Vous souhaitez en finir avec le poison du soupçon mais peut-être devrions-nous commencer par ne pas l'alimenter. Essayons de ne pas toujours penser que les patrons de presse, les directeurs de publication, ou certains journalistes sont malhonnêtes, corrompus ou dépendants de telle ou telle puissance de l'argent. Essayons de ne pas faire des lois pour un ou deux exemples dont nous avons connaissance puisque, contrairement à ce qu'on entend, la liberté de la presse est totale dans ce pays. N'adoptons pas un texte qui viendrait parasiter le bon fonctionnement de la presse.
Comment justifier une telle urgence, sauf à reconnaître qu'il s'agit d'une loi de circonstance alors que tant d'autres sujets méritent notre attention de législateur ?
Les dispositifs légaux qui permettent de garantir la liberté et l'indépendance des journalistes existent, vous l'avez rappelé : clause de cession, clause de conscience, droit de la propriété intellectuelle. Vous indiquez dans votre rapport que le refus de signer des oeuvres altérées ne peut constituer un manquement professionnel, comme le garantit le droit de la propriété intellectuelle. Les journalistes ont déjà les moyens d'être protégés et de garantir l'intégrité de leurs oeuvres.
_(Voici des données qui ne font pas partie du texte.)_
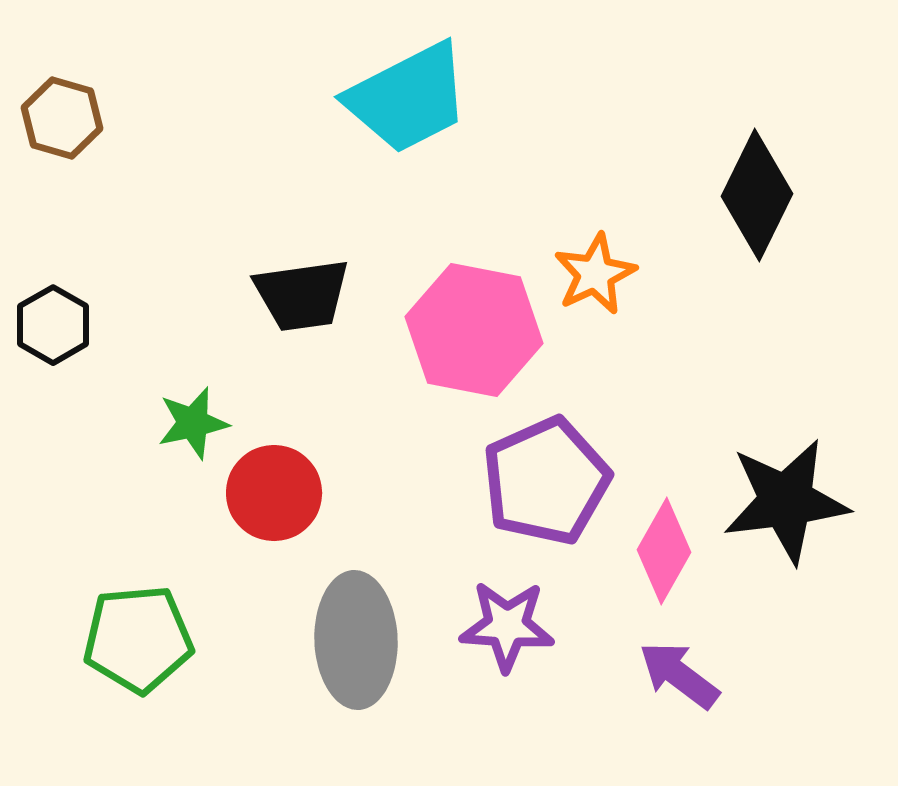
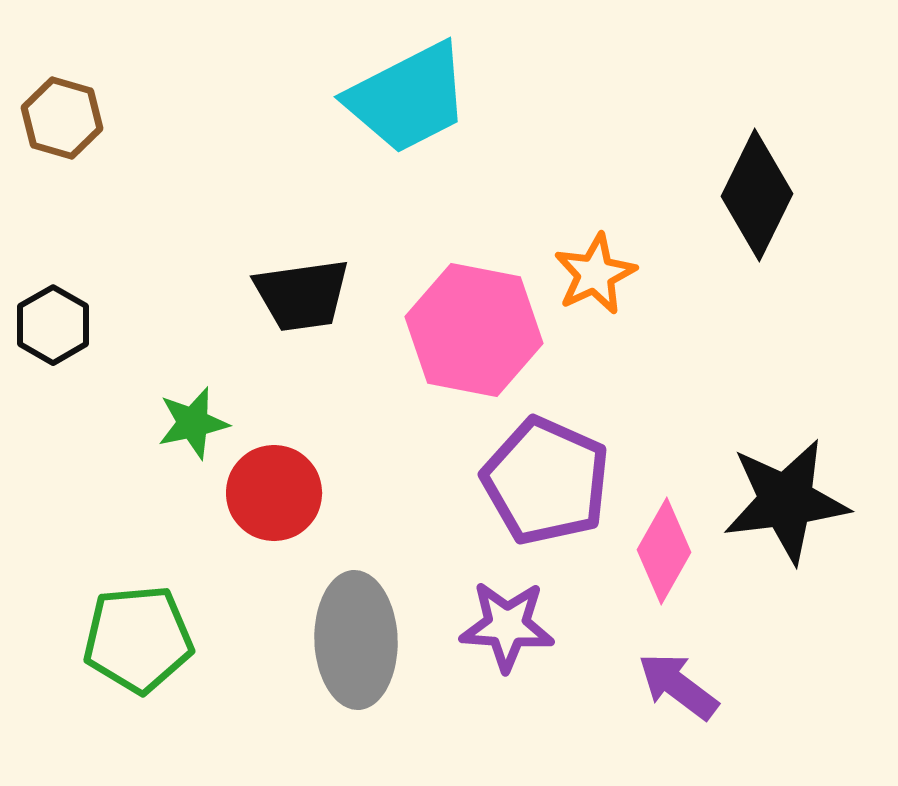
purple pentagon: rotated 24 degrees counterclockwise
purple arrow: moved 1 px left, 11 px down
Le texte porte atteinte au fonctionnement des entreprises puisqu'il va le judiciariser. Vous reconnaissez dans votre rapport que le périmètre exact de la notion d'intime conviction professionnelle devra être précisé par le juge. Cette disposition risque de nourrir un contentieux permanent au sein des rédactions, de perturber leur fonctionnement normal et de favoriser l'autocensure.
Nous sommes plutôt favorables aux comités d'éthique – de nombreuses initiatives existent déjà dans les organes de presse. Pour autant, il nous semble important de ne pas mêler le CSA à cette question. Laissons les sociétés de journalistes et les directions d'entreprise créer ces comités. Le CSA exerce déjà de multiples tâches – on sait les conflits d'intérêts qui peuvent naître de son double rôle de tutelle de l'audiovisuel public et de régulateur du secteur de l'audiovisuel –, n'y ajoutons pas le rôle de censeur de la presse. Ce serait très grave pour le bon fonctionnement de la presse.